● **DESCRIPTION OF THE TASK**
Take the data below and copy exactly the lines starting at the one with "the upper wooden cabinet at [54,96]" and finishing at the one with "the wooden cabinet at [481,287]", both included.

THE INPUT Block Start

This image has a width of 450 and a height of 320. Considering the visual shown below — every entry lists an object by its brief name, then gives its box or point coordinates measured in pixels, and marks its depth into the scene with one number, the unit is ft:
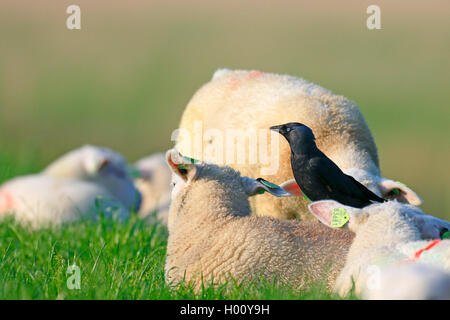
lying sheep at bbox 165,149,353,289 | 21.31
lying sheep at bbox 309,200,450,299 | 17.01
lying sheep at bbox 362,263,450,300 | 16.25
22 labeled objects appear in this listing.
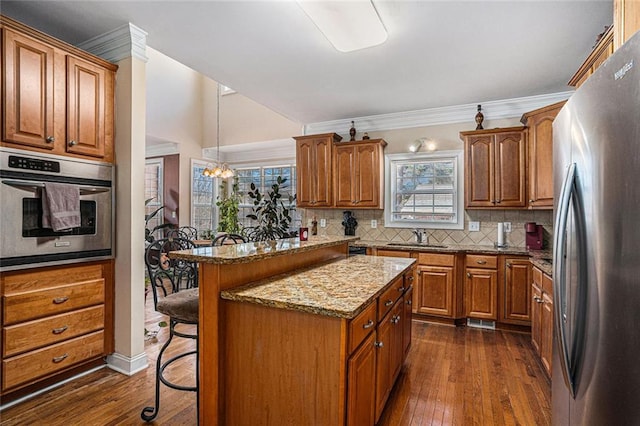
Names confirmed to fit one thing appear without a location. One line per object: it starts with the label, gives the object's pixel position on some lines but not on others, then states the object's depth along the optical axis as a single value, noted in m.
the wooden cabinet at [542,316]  2.41
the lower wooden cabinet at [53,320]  2.09
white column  2.57
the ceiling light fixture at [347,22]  2.09
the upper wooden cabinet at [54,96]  2.11
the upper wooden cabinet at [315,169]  4.77
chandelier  5.83
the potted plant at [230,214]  6.80
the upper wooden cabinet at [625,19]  1.12
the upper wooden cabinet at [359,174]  4.54
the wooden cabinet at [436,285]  3.80
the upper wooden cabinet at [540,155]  3.37
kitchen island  1.44
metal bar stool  1.87
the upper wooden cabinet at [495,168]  3.81
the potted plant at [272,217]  5.96
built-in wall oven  2.09
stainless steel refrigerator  0.90
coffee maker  3.83
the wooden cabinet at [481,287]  3.68
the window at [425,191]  4.41
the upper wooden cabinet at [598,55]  1.82
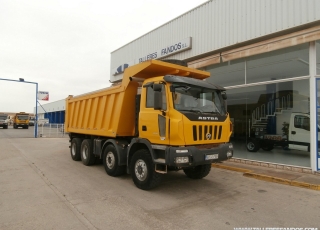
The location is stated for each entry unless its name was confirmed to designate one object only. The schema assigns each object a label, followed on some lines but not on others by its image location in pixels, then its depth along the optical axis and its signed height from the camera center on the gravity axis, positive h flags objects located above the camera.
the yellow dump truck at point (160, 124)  4.92 -0.03
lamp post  21.78 -0.17
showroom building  7.26 +2.24
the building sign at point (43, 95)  23.31 +2.73
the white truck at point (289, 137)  7.75 -0.52
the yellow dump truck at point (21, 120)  37.03 +0.19
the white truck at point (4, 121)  36.25 -0.01
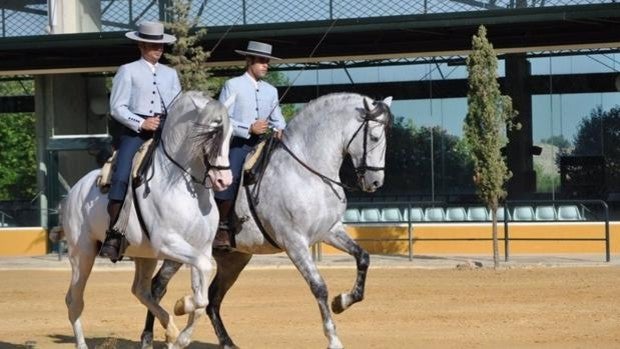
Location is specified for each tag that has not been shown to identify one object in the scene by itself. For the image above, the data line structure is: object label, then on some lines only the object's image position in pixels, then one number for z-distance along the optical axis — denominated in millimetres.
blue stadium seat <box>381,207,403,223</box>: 27844
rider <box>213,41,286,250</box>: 11648
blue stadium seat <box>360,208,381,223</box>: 27797
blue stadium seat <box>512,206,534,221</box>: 26984
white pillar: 29047
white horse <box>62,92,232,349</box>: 10094
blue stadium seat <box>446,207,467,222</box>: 28094
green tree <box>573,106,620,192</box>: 28531
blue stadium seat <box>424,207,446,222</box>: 28172
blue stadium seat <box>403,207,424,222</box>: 28266
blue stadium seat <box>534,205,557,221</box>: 27000
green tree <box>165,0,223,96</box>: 24500
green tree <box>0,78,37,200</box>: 33594
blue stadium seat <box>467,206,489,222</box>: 27859
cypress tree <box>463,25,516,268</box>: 23922
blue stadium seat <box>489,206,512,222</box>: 27109
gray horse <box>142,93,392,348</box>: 11266
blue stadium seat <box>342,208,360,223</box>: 27938
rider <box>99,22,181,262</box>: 10695
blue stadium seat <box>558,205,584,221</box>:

THE INPUT Block End

● **REPLY**
the upper wooden cabinet at [54,96]  2.11
the upper wooden cabinet at [315,169]  4.77
chandelier  5.83
the potted plant at [230,214]  6.80
the upper wooden cabinet at [625,19]  1.12
the upper wooden cabinet at [359,174]  4.54
the wooden cabinet at [436,285]  3.80
the upper wooden cabinet at [540,155]  3.37
kitchen island  1.44
metal bar stool  1.87
the upper wooden cabinet at [495,168]  3.81
the potted plant at [272,217]  5.96
built-in wall oven  2.09
stainless steel refrigerator  0.90
coffee maker  3.83
the wooden cabinet at [481,287]  3.68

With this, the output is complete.